Quartett ou la violence du désir

Variation sur l’œuvre littéraire majeure de Laclos, Quartett de Heiner Müller donne une nouvelle vie aux personnages mystiques des Liaisons Dangereuses. La marquise de Merteuil et le vicompte de Valmont, cuir, bas nylon, fourrure et talons hauts accessoirisant, se livrent bataille en huis clos dans ce concours de libertinage. Théâtre dans le théâtre, le lieu de leur rencontre se transforme en scène où se rejouent la violence, la manipulation, la débauche et l’excitation qui les amènent à la conquête de leur victime, jusqu’à causer leur perte à tous.

Quartett, comme son nom l’indique, s’écoute presque autant comme un texte théâtral qu’une partition musicale. Les variations de tons, tantôt déclamés tantôt intimistes, tout comme les alternances entre monologues et réparties franches, se posent comme les mouvements d’une symphonie bien équilibrée qu’il est plaisant de se mettre sous l’oreille.  

Il faut entendre le paradoxe absolu qui se dégage d’une langue si belle et si recherchée qui décrit avec une justesse effroyable l’horreur et la violence à laquelle se soumettent les protagonistes dans leur désir de domination, pour comprendre le sentiment de confusion terrifiante avec lequel on ressort de cette pièce! Cynique à souhait, le texte porte un humour grinçant, souvent noir, qui fait rire et sourire, sans toutefois rendre heureux. Müller disait de son théâtre qu’il voulait créer un effet de « pesanteur » qui permet d’explorer la part sombre de l’humanité plutôt qu’un sentiment de contentement. Quartett ne fait pas exception, et, même si plusieurs répliques arrachent un rictus et que plusieurs procédés font référence à la comédie, c’est définitivement une tragédie humaine à laquelle on assiste.

Sur cette partition théâtrale, les acteurs offrent au public à voir un véritable ballet des corps. Adrien Bletton (Valmont) et Ève Pressault (Merteuil) sont tous deux chirurgicaux de précision et osent s’abandonner tout entier, magistralement dirigés qu’ils sont dans leur jeu. Leur danse continue, orchestrée à la perfection jusqu’au bout des ongles, et  évoque tout le désir, la violence, et la violence du désir, que portent en eux ces libertins maudits. Leur jeu est irrésistible et le duo captive tout à fait l’audience qui n’ose détourner le regard de peur de manquer un seul détail de leurs batailles et des tensions qui s’en dégagent.

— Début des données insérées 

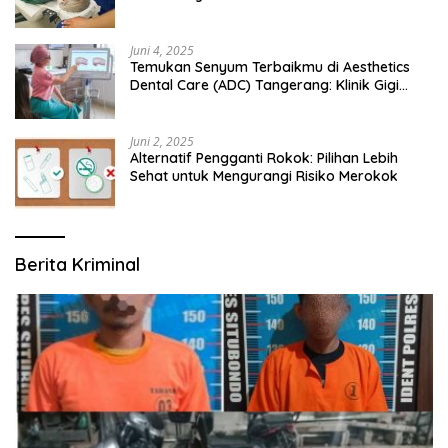
Juni 4, 2025
Temukan Senyum Terbaikmu di Aesthetics
Dental Care (ADC) Tangerang: Klinik Gigi
Modern yang Mengerti Kebutuhanmu
Juni 2, 2025
Alternatif Pengganti Rokok: Pilihan Lebih
Sehat untuk Mengurangi Risiko Merokok
Berita Kriminal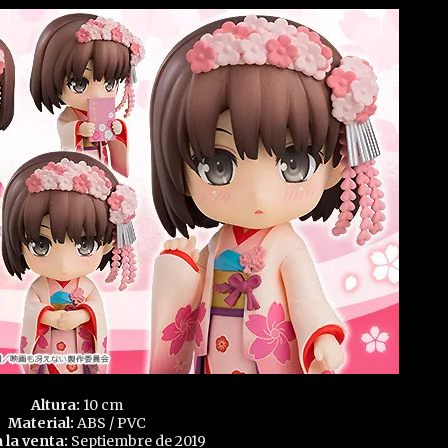
Altura:
10 cm
Material:
ABS / PVC
a la venta:
Septiembre de 2019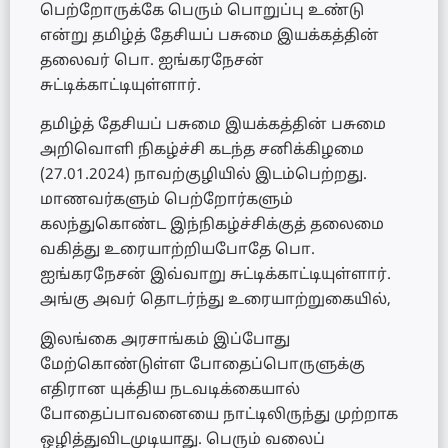
பெற்றோருக்கே பெரும் பொறுப்பு உண்டு
என்று தமிழ்த் தேசியப் பசுமை இயக்கத்தின்
தலைவர் பொ. ஐங்கரநேசன்
சுட்டிக்காட்டியுள்ளார்.
தமிழ்த் தேசியப் பசுமை இயக்கத்தின் பசுமை
அறிவொளி நிகழ்ச்சி கடந்த சனிக்கிழமை
(27.01.2024) நாவற்குழியில் இடம்பெற்றது.
மாணவர்களும் பெற்றோர்களும்
கலந்துகொண்ட இந்நிகழ்ச்சிக்குத் தலைமை
வகித்து உரையாற்றியபோதே பொ.
ஐங்கரநேசன் இவ்வாறு சுட்டிக்காட்டியுள்ளார்.
அங்கு அவர் தொடர்ந்து உரையாற்றுகையில்,
இலங்கை அரசாங்கம் இப்போது
மேற்கொண்டுள்ள போதைப்பொருளுக்கு
எதிரான யுக்திய நடவடிக்கையால்
போதைப்பாவனையை நாட்டிலிருந்து முற்றாக
ஒழித்துவிடமுடியாது. பெரும் வலைப்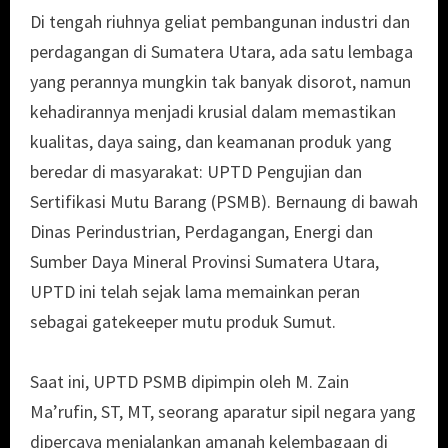
Di tengah riuhnya geliat pembangunan industri dan
perdagangan di Sumatera Utara, ada satu lembaga
yang perannya mungkin tak banyak disorot, namun
kehadirannya menjadi krusial dalam memastikan
kualitas, daya saing, dan keamanan produk yang
beredar di masyarakat: UPTD Pengujian dan
Sertifikasi Mutu Barang (PSMB). Bernaung di bawah
Dinas Perindustrian, Perdagangan, Energi dan
Sumber Daya Mineral Provinsi Sumatera Utara,
UPTD ini telah sejak lama memainkan peran
sebagai gatekeeper mutu produk Sumut.
Saat ini, UPTD PSMB dipimpin oleh M. Zain
Ma’rufin, ST, MT, seorang aparatur sipil negara yang
dipercaya menjalankan amanah kelembagaan di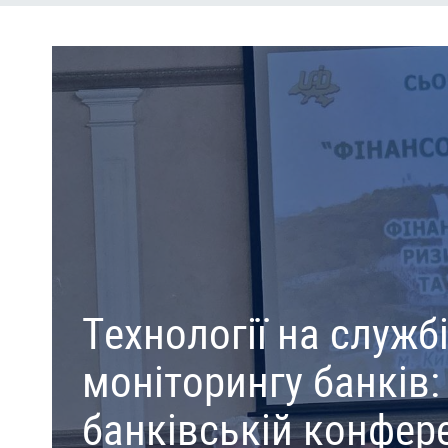
Технології на служб
моніторингу банків:
банківській конфере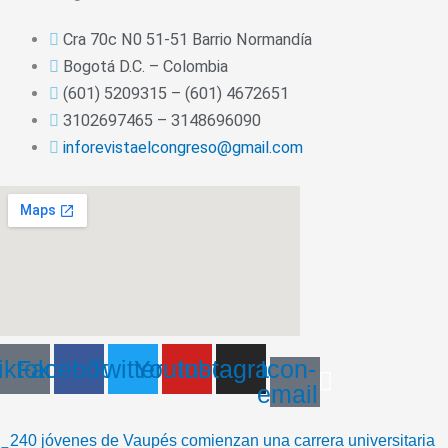
Cra 70c N0 51-51 Barrio Normandía
Bogotá D.C. – Colombia
(601) 5209315 – (601) 4672651
3102697465 – 3148696090
inforevistaelcongreso@gmail.com
iktok
Facebook
Twitter
Youtube
Instagram
Icon-
email
240 jóvenes de Vaupés comienzan una carrera universitaria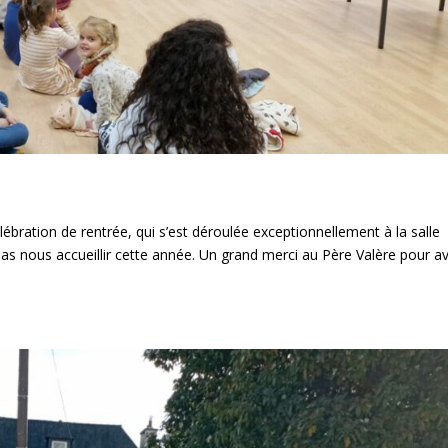
élébration de rentrée, qui s’est déroulée exceptionnellement à la salle
pas nous accueillir cette année. Un grand merci au Père Valère pour av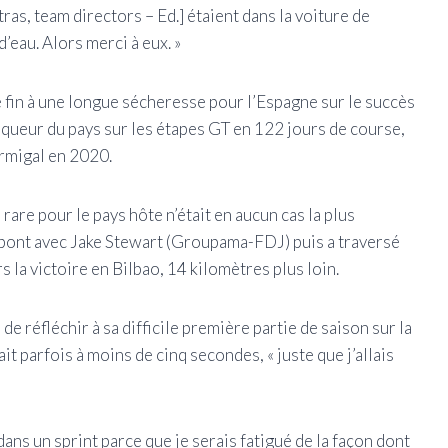
tras, team directors – Ed.] étaient dans la voiture de
’eau. Alors merci à eux. »
e fin à une longue sécheresse pour l’Espagne sur le succès
nqueur du pays sur les étapes GT en 122 jours de course,
ormigal en 2020.
are pour le pays hôte n’était en aucun cas la plus
le pont avec Jake Stewart (Groupama-FDJ) puis a traversé
s la victoire en Bilbao, 14 kilomètres plus loin.
de réfléchir à sa difficile première partie de saison sur la
it parfois à moins de cinq secondes, « juste que j’allais
dans un sprint parce que je serais fatigué de la façon dont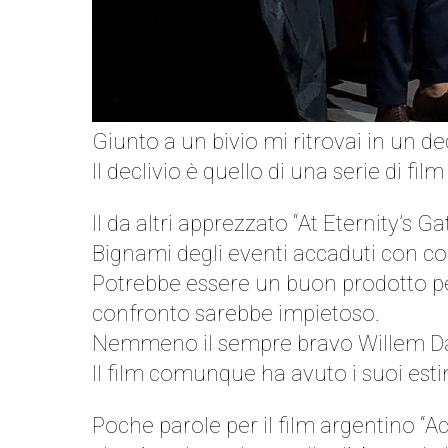
Giunto a un bivio mi ritrovai in un de
Il declivio è quello di una serie di fil
Il da altri apprezzato “At Eternity’s 
Bignami degli eventi accaduti con co
Potrebbe essere un buon prodotto per 
confronto sarebbe impietoso.
Nemmeno il sempre bravo Willem Dafo
Il film comunque ha avuto i suoi esti
Poche parole per il film argentino 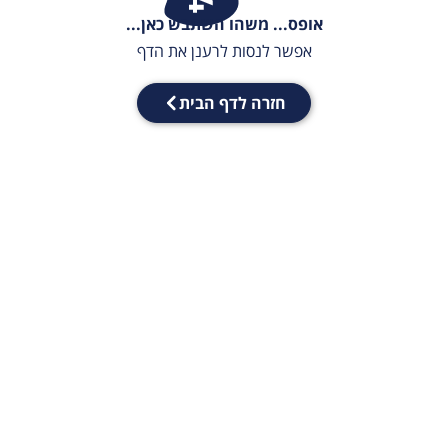
אופס... משהו השתבש כאן...
אפשר לנסות לרענן את הדף
חזרה לדף הבית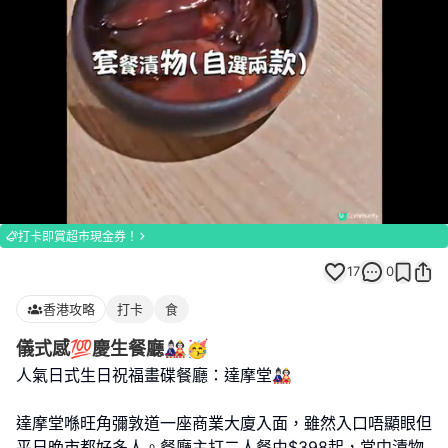
Loaded
:
Unmute
91.14%
打卡即賞超市現金券！
17
0
香港攻略
打卡
食
儀式感💯慶生餐廳🎎🥳
人氣日式生日祝福畫碟餐廳：達摩堂🎎
達摩堂喺旺角彌敦道一座商業大廈入面，雖然入口唔顯眼但
平日晚市都好多人。餐廳主打二人餐由$398起，當中漬物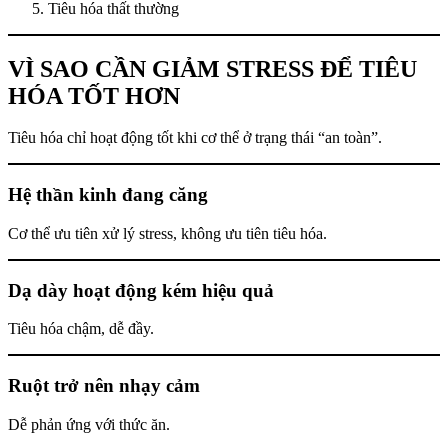
Tiêu hóa thất thường
VÌ SAO CẦN GIẢM STRESS ĐỂ TIÊU
HÓA TỐT HƠN
Tiêu hóa chỉ hoạt động tốt khi cơ thể ở trạng thái “an toàn”.
Hệ thần kinh đang căng
Cơ thể ưu tiên xử lý stress, không ưu tiên tiêu hóa.
Dạ dày hoạt động kém hiệu quả
Tiêu hóa chậm, dễ đầy.
Ruột trở nên nhạy cảm
Dễ phản ứng với thức ăn.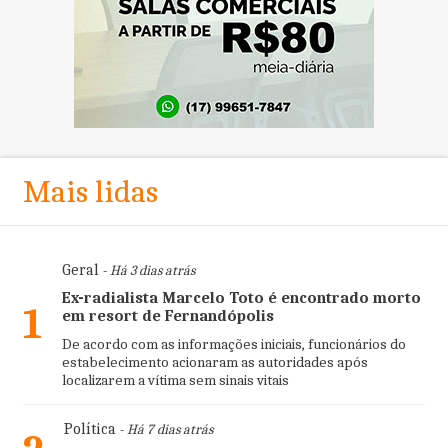
Mais lidas
Geral
- Há 3 dias atrás
Ex-radialista Marcelo Toto é encontrado morto
1
em resort de Fernandópolis
De acordo com as informações iniciais, funcionários do
estabelecimento acionaram as autoridades após
localizarem a vítima sem sinais vitais
Política
- Há 7 dias atrás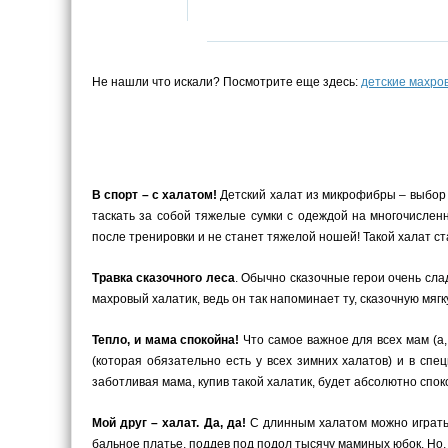
Не нашли что искали? Посмотрите еще здесь:
детские махро
В спорт – с халатом!
Детский халат из микрофибры – выбор 
таскать за собой тяжелые сумки с одеждой на многочислен
после тренировки и не станет тяжелой ношей! Такой халат 
Травка сказочного леса
. Обычно сказочные герои очень слад
махровый халатик, ведь он так напоминает ту, сказочную мягк
Тепло, и мама спокойна!
Что самое важное для всех мам (а,
(которая обязательно есть у всех зимних халатов) и в сп
заботливая мама, купив такой халатик, будет абсолютно спок
Мой друг – халат. Да, да!
С длинным халатом можно играть, 
бальное платье, поддев под подол тысячу маминых юбок. Но, 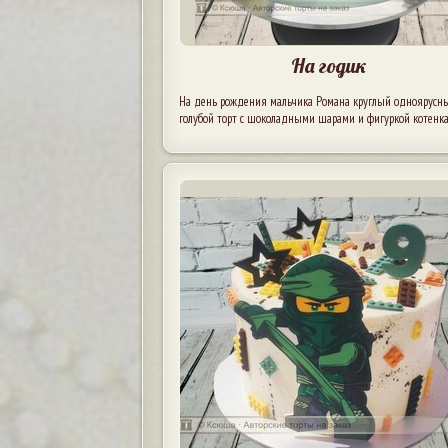
На годик
На день рождения мальчика Романа круглый одноярусн
голубой торт с шоколадными шарами и фигуркой котенка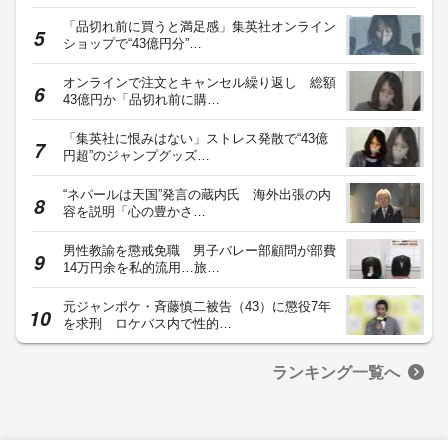
「品切れ前に買うと満足感」集英社オンライン
ショップで“43億円分”…
オンラインで注文とキャンセル繰り返し 総額
43億円か「品切れ前に購…
「集英社に恨みはない」ストレス発散で“43億
円超”のジャンプグッズ…
“ネパールは天国”発言の蔵内氏 海外出張の内
容を説明「心の豊かさ…
男性教諭を懲戒免職 男子バレー部顧問が部費
14万円余を私的流用…旅…
元ジャンポケ・斉藤慎二被告（43）に懲役7年
を求刑 ロケバス内で性的…
ランキング一覧へ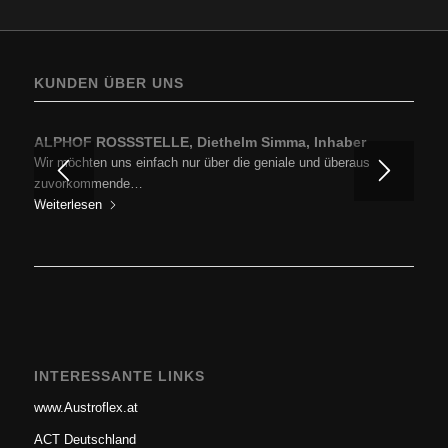
KUNDEN ÜBER UNS
ALPHOF ROSSSTELLE, Diethelm Simma, Inhaber
Wir möchten uns einfach nur über die geniale und überaus
zuvorkommende…
Weiterlesen
INTERESSANTE LINKS
www.Austroflex.at
ACT Deutschland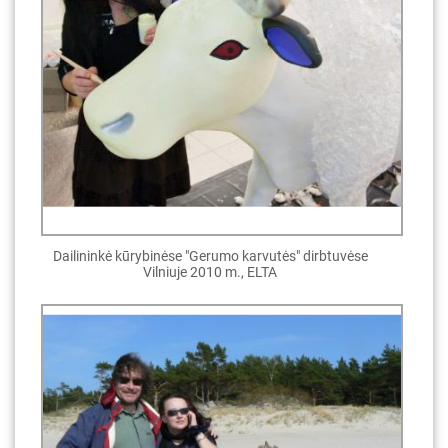
Dailininkė kūrybinėse "Gerumo karvutės" dirbtuvėse
Vilniuje 2010 m., ELTA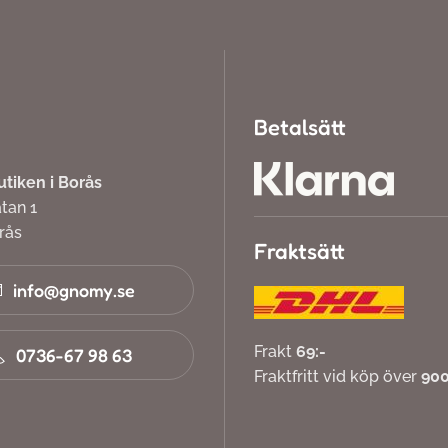
Betalsätt
iken i Borås
atan 1
orås
Fraktsätt
info@gnomy.se
Frakt
69:-
0736-67 98 63
Fraktfritt vid köp över
900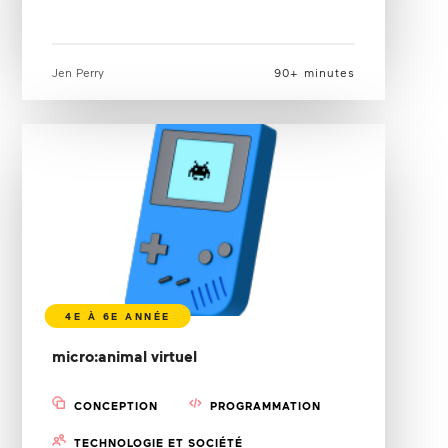
Jen Perry
90+ minutes
micro:animal virtuel
CONCEPTION
PROGRAMMATION
TECHNOLOGIE ET SOCIÉTÉ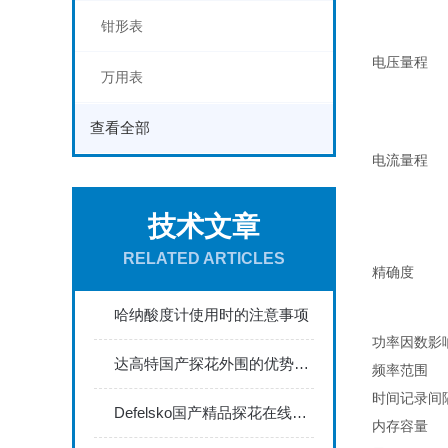
钳形表
电压量程
万用表
查看全部
电流量程
技术文章
RELATED ARTICLES
精确度
哈纳酸度计使用时的注意事项
功率因数影
达高特国产探花外围的优势体现在哪些方面？
频率范围
时间记录间
Defelsko国产精品探花在线能够满足严格的工业标准
内存容量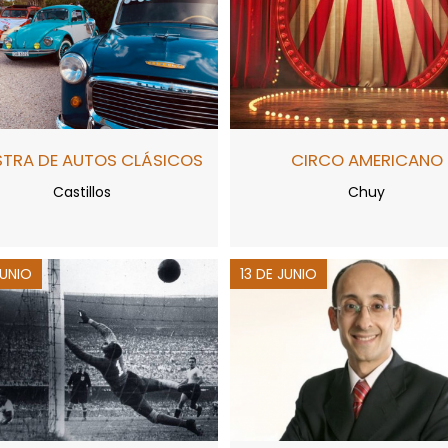
TRA DE AUTOS CLÁSICOS
CIRCO AMERICANO
Castillos
Chuy
JUNIO
13 DE JUNIO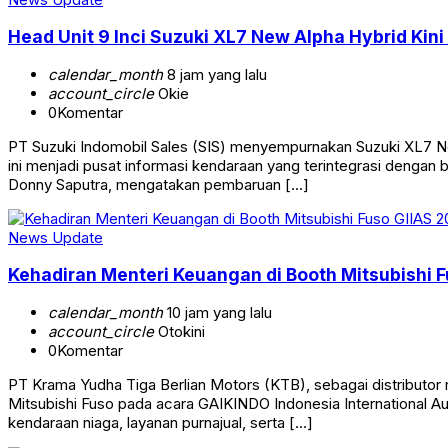
Head Unit 9 Inci Suzuki XL7 New Alpha Hybrid Kini
calendar_month
8 jam yang lalu
account_circle
Okie
0
Komentar
PT Suzuki Indomobil Sales (SIS) menyempurnakan Suzuki XL7 New 
ini menjadi pusat informasi kendaraan yang terintegrasi dengan
Donny Saputra, mengatakan pembaruan […]
News Update
Kehadiran Menteri Keuangan di Booth Mitsubishi 
calendar_month
10 jam yang lalu
account_circle
Otokini
0
Komentar
PT Krama Yudha Tiga Berlian Motors (KTB), sebagai distributor 
Mitsubishi Fuso pada acara GAIKINDO Indonesia International A
kendaraan niaga, layanan purnajual, serta […]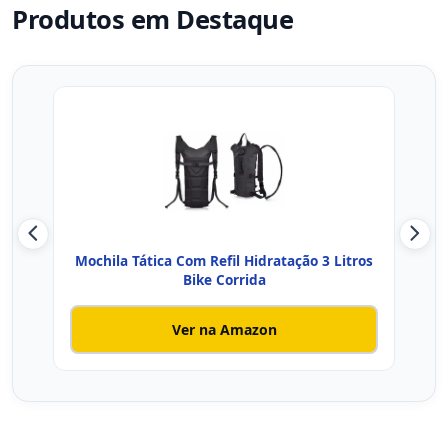
Produtos em Destaque
Mochila Tática Com Refil Hidratação 3 Litros
MOC
Bike Corrida
Ver na Amazon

Dans une scénographie d’Elen Ewing, où les comédiens sont entourés de quatre murs (le devant de la scène est occupé par un rideau de tulle servant à quelques projections cauchemardesques), leur combat évoque celui de deux lions dans une cage, mettant une image sur l’idée de Valmont  qu’ils devraient « faire jouer leurs rôles par des tigres ». Les demi-murs blancs reflétant une lumière dure sur les visages et les corps accentuent l’effet cru des dialogues.

Dans cet arrangement impeccable et absolument rigoureux, on sent toute la réflexion qu’a porté la metteuse en scène dans son ouvrage. Cette surenchère d’orchestration et de placement des corps, sans aucun fil qui dépasse, semble se vouloir la métaphore du commentaire sur le texte que Solène Paré voudrait laisser aux spectateurs. Dans cet ère de l’égo-portrait, où le narcissisme devient un besoin impudique, le regard de ceux qui nous observent est dirigé constamment, la mise en scène de soi envahit l’espace intime et prend des proportions nouvelles jamais connues auparavant. « Jusqu’où nous mettons-nous en scène afin de vivre nos sexualités, de quoi sont faites nos chorégraphies du désir », demande-t-elle en questionnement d’ouverture dans le programme? Jusqu’à mettre en scène notre propre mort « devant des miroirs pour mourir au pluriel », nous répond le texte de Müller dans le même souffle.

Solène Paré s’est présentée comme une véritable maestro de ce Quartett qu’elle a fait joué d’une main de maitre. Dense et intense, à peine une heure de théâtre suffit à faire ressentir toute une gamme d’émotions contradictoires et éclatées. Un véritable moment théâtral, dans toute sa splendeur.